Hans Merensky was born in 1871 in Botshabelo in the Transvaal. His father Alexander, a German, was an ethnographer interested in the scientific study of local African culture; he was also resident missionary in the area.

In 1882 the family returned to Germany where Merensky finished his schooling and then went to the State Academy of Mining in Berlin to study mining geology and engineering, and then took a doctorate in geology at the Royal Technical College of Charlottenburg. His course professor in Berlin remarked on Merensky’s sixth sense for ferreting out mineral deposits.

Following that he worked in the coal mines of Silesia before joining the Department of Mines in East Prussia. In 1904 Merensky returned to South Africa on sabbatical from the Department to do some geological field studies and it was here that he made the first of a suite of major mineral discoveries in southern Africa. Working in the Transvaal he discovered tin near Pretoria and then became associated with Premier Diamonds.

His growing reputation as a highly skilled and successful geologist led to a number of mandates from mining companies in South Africa. Following this success he resigned from his position with the Department of Mines back in Germany and settled permanently in South Africa, setting himself up as a geological consultant, a role that kept him busy.

In 1909 he was commissioned by De Beers to travel to South West Africa, then a German colony, to look at the prospects for diamonds there following the first discovery near Luderitz.
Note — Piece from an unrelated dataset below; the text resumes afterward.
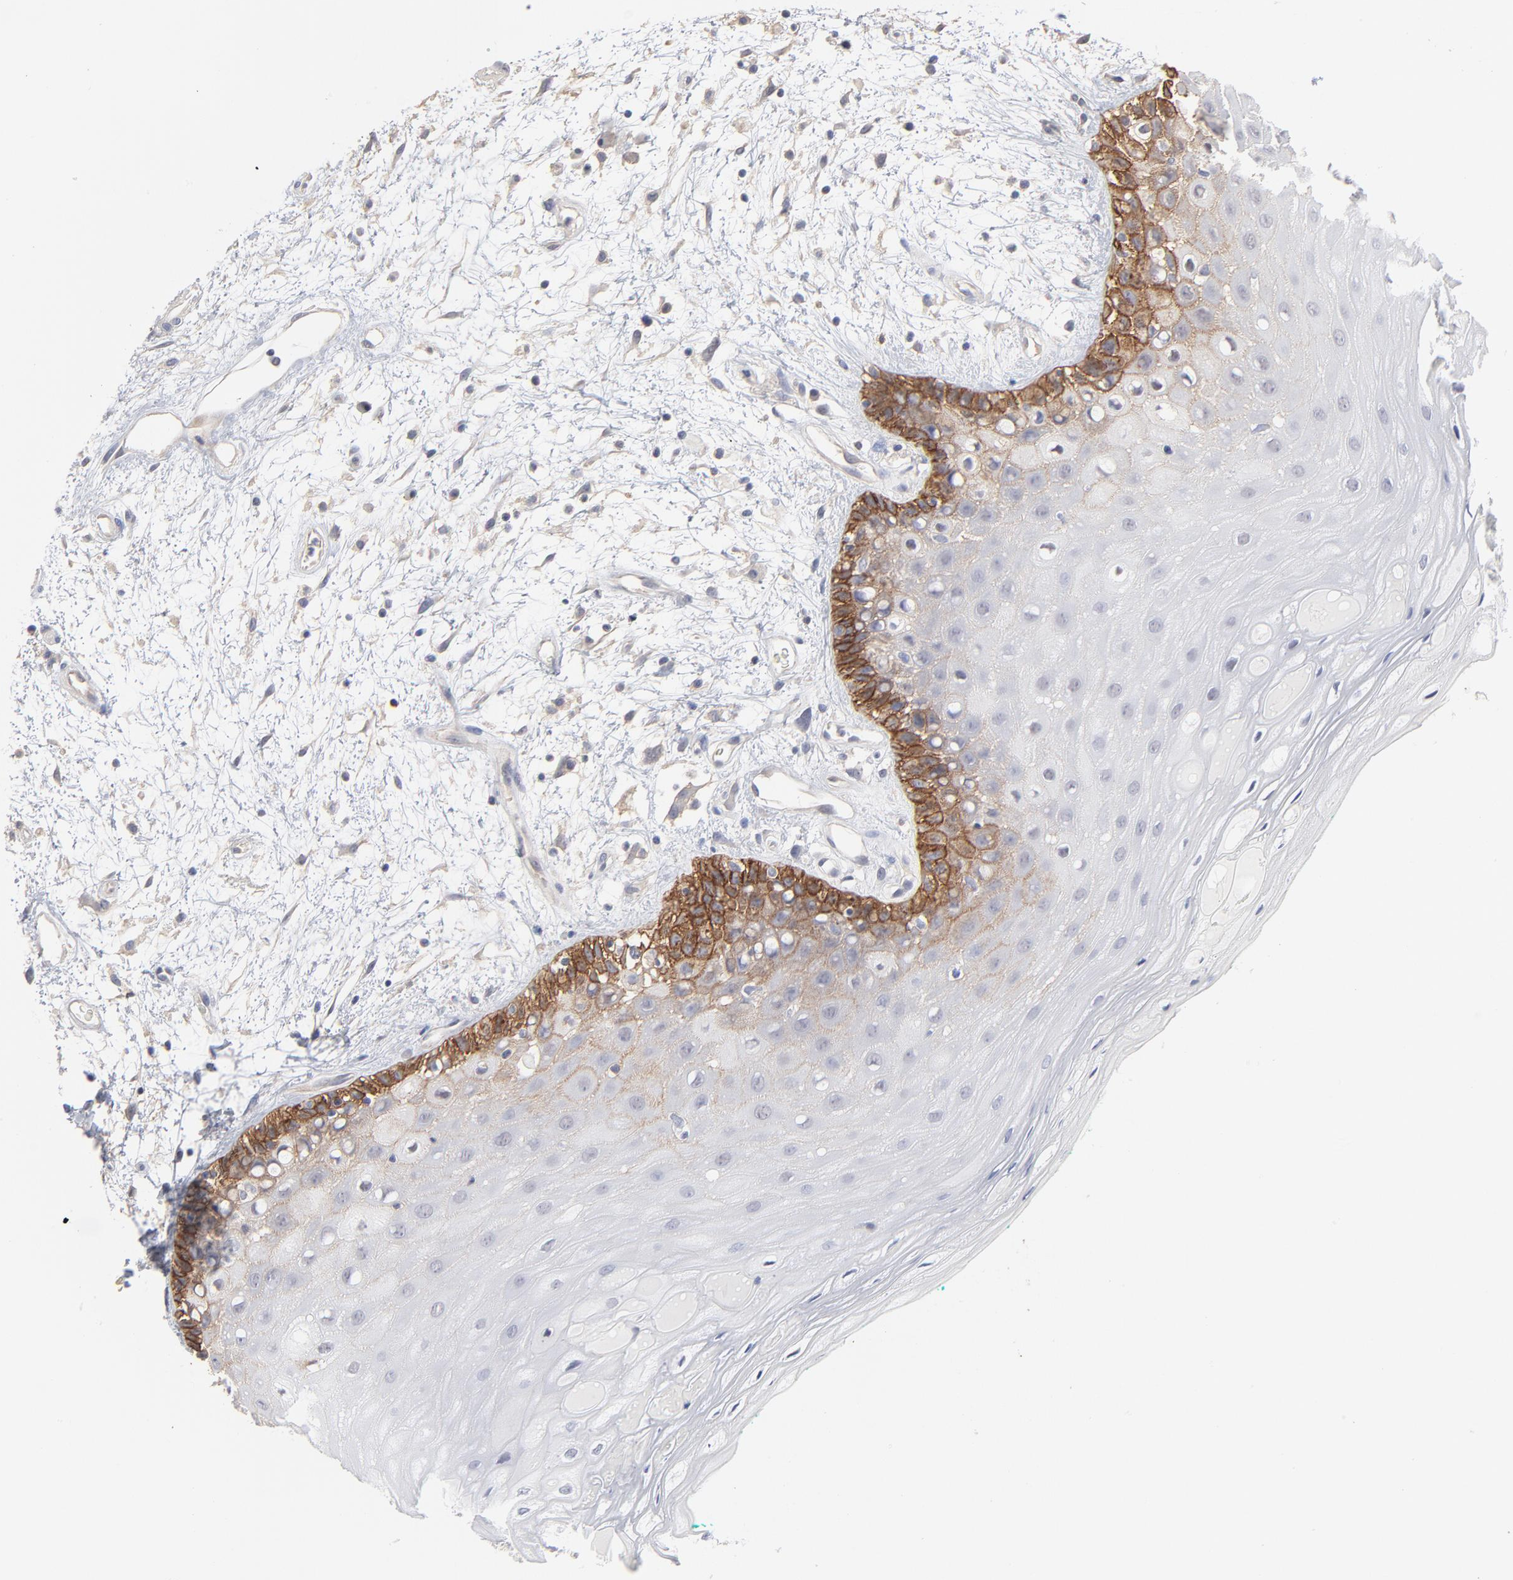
{"staining": {"intensity": "moderate", "quantity": "<25%", "location": "cytoplasmic/membranous"}, "tissue": "oral mucosa", "cell_type": "Squamous epithelial cells", "image_type": "normal", "snomed": [{"axis": "morphology", "description": "Normal tissue, NOS"}, {"axis": "morphology", "description": "Squamous cell carcinoma, NOS"}, {"axis": "topography", "description": "Skeletal muscle"}, {"axis": "topography", "description": "Oral tissue"}, {"axis": "topography", "description": "Head-Neck"}], "caption": "This micrograph demonstrates immunohistochemistry staining of unremarkable oral mucosa, with low moderate cytoplasmic/membranous staining in about <25% of squamous epithelial cells.", "gene": "SLC16A1", "patient": {"sex": "female", "age": 84}}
Merensky correctly believed that the diamonds discovered came from the sea and predicted further substantial discoveries. For the next few years Merensky experienced a major downturn in his fortunes as he was made bankrupt by the economic depression of 1913 and then interned as an alien during the First World War.

During this period he was financially assisted by General Mining founder Sir George Albu and after the war his career resumed its upward path with a run of major mineral discoveries including the Namaqualand diamond fields in 1926 and two years before that the platinum reefs of the Bushveld, the main reef being named after Merensky.
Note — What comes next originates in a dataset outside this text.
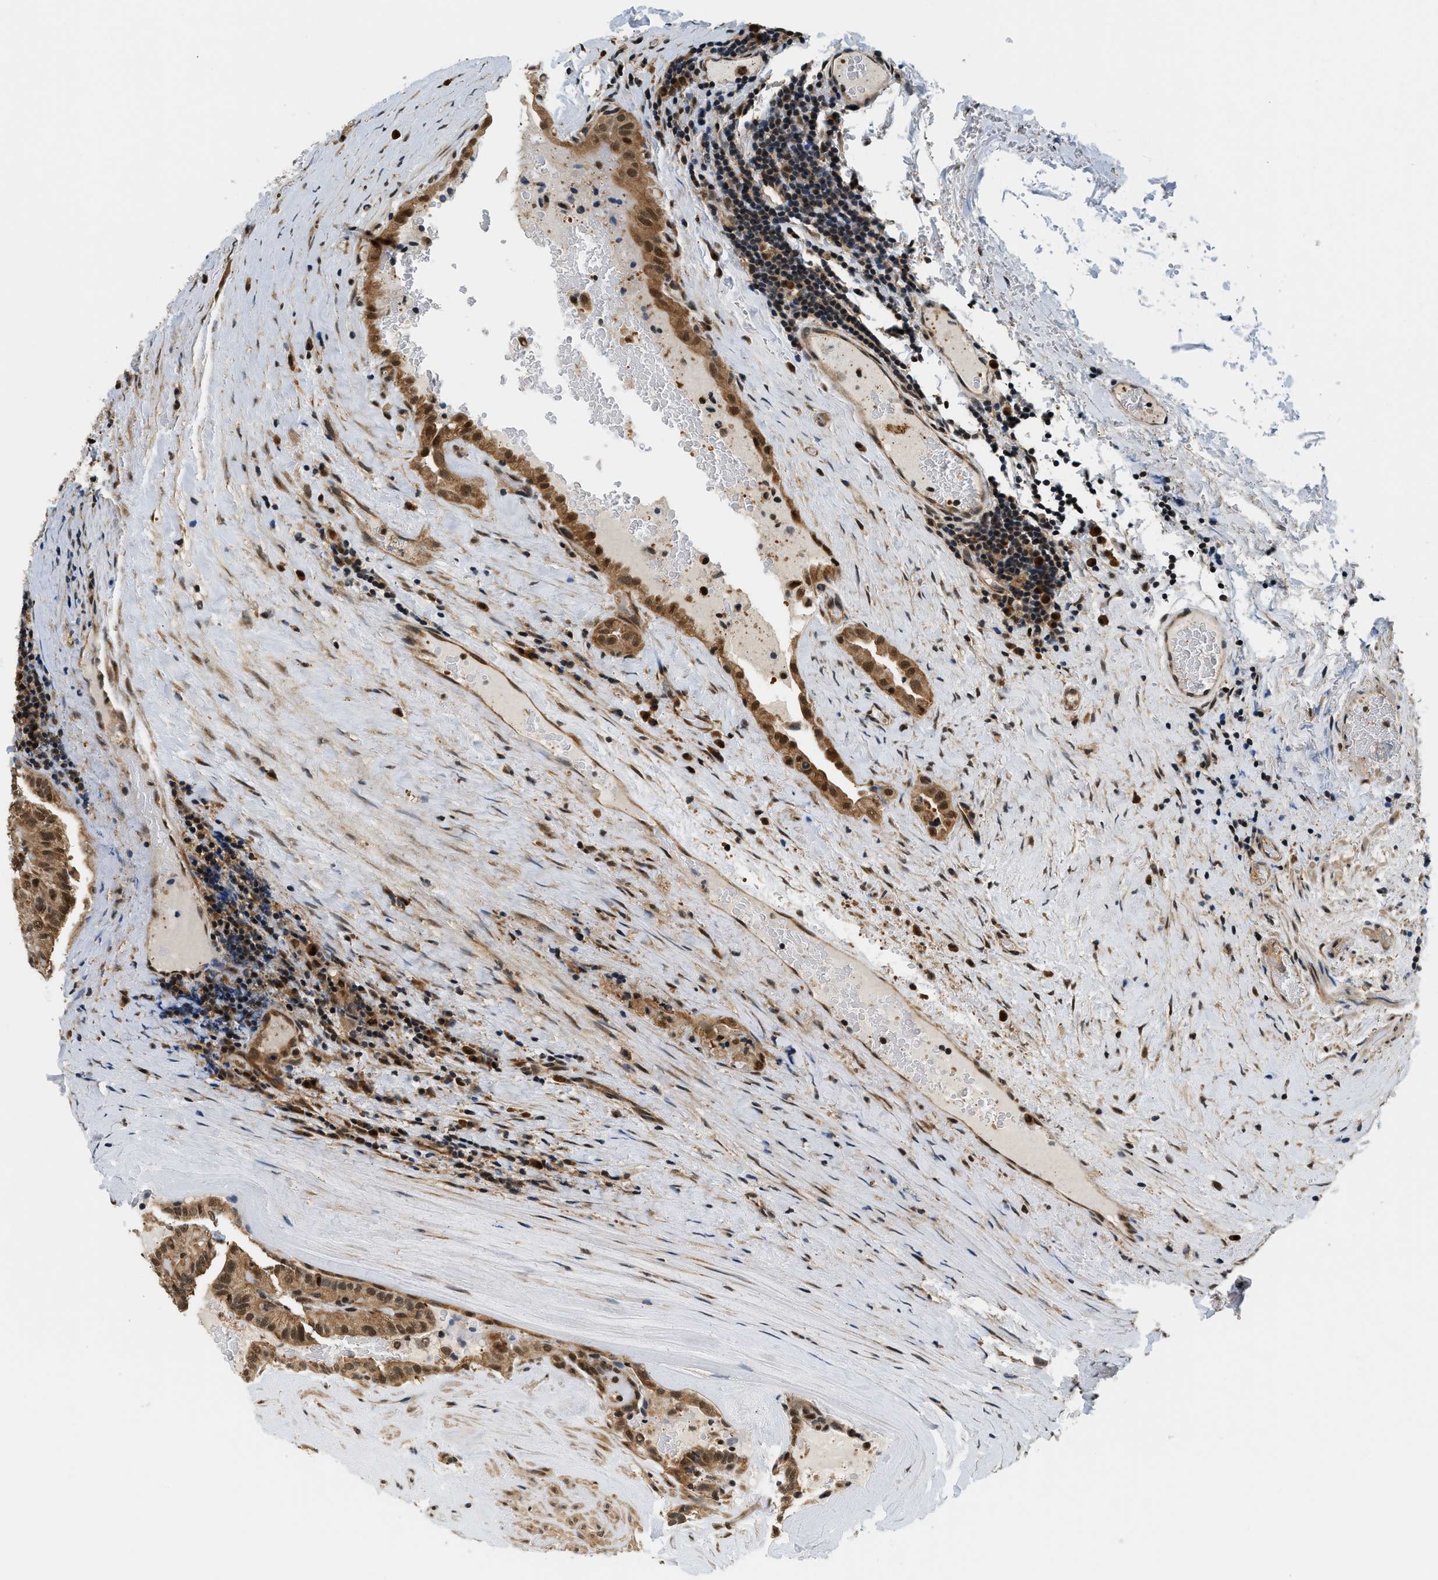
{"staining": {"intensity": "moderate", "quantity": ">75%", "location": "cytoplasmic/membranous,nuclear"}, "tissue": "thyroid cancer", "cell_type": "Tumor cells", "image_type": "cancer", "snomed": [{"axis": "morphology", "description": "Papillary adenocarcinoma, NOS"}, {"axis": "topography", "description": "Thyroid gland"}], "caption": "Protein analysis of thyroid papillary adenocarcinoma tissue exhibits moderate cytoplasmic/membranous and nuclear staining in about >75% of tumor cells.", "gene": "PSMD3", "patient": {"sex": "male", "age": 77}}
Although following these discoveries Merensky bought a farm at Westphalia in the north of the Transvaal and began the next phase of his life as a farmer following sustainable techniques, he continued to do work as a consulting geologist and was involved in the discovery of the Orange Free State gold mines, the phosphates of Palabora and huge chrome deposits at Pietersberg. Indeed this run of world-class mineral deposits discovered by one man is probably unique in mining history. So is the fact that Merensky was not only a brilliant exploration geologist but also a dedicated environmentalist.

Merensky’s later life passion, his farm in the Transvaal, led to him investing in environmentally-sound practices covering agriculture, plantations and forestry, with a particular emphasis on soil erosion and water conservation. He never married so wrote his will in trust to benefit a large number of causes in South Africa over the years through the Hans Merensky Foundation.

One of his earlier endowments was the Hans Merensky library in 1937 at the University of Pretoria. Other philanthropic causes included bursaries to students studying farming and mining. Today, 60 years after his death, the foundation has over 4000 employees and is one of the largest timber and fruit growers in South Africa with Merensky’s belief in sound sustainable cultivation still the driving philosophy – surely a fitting legacy for an outstanding life.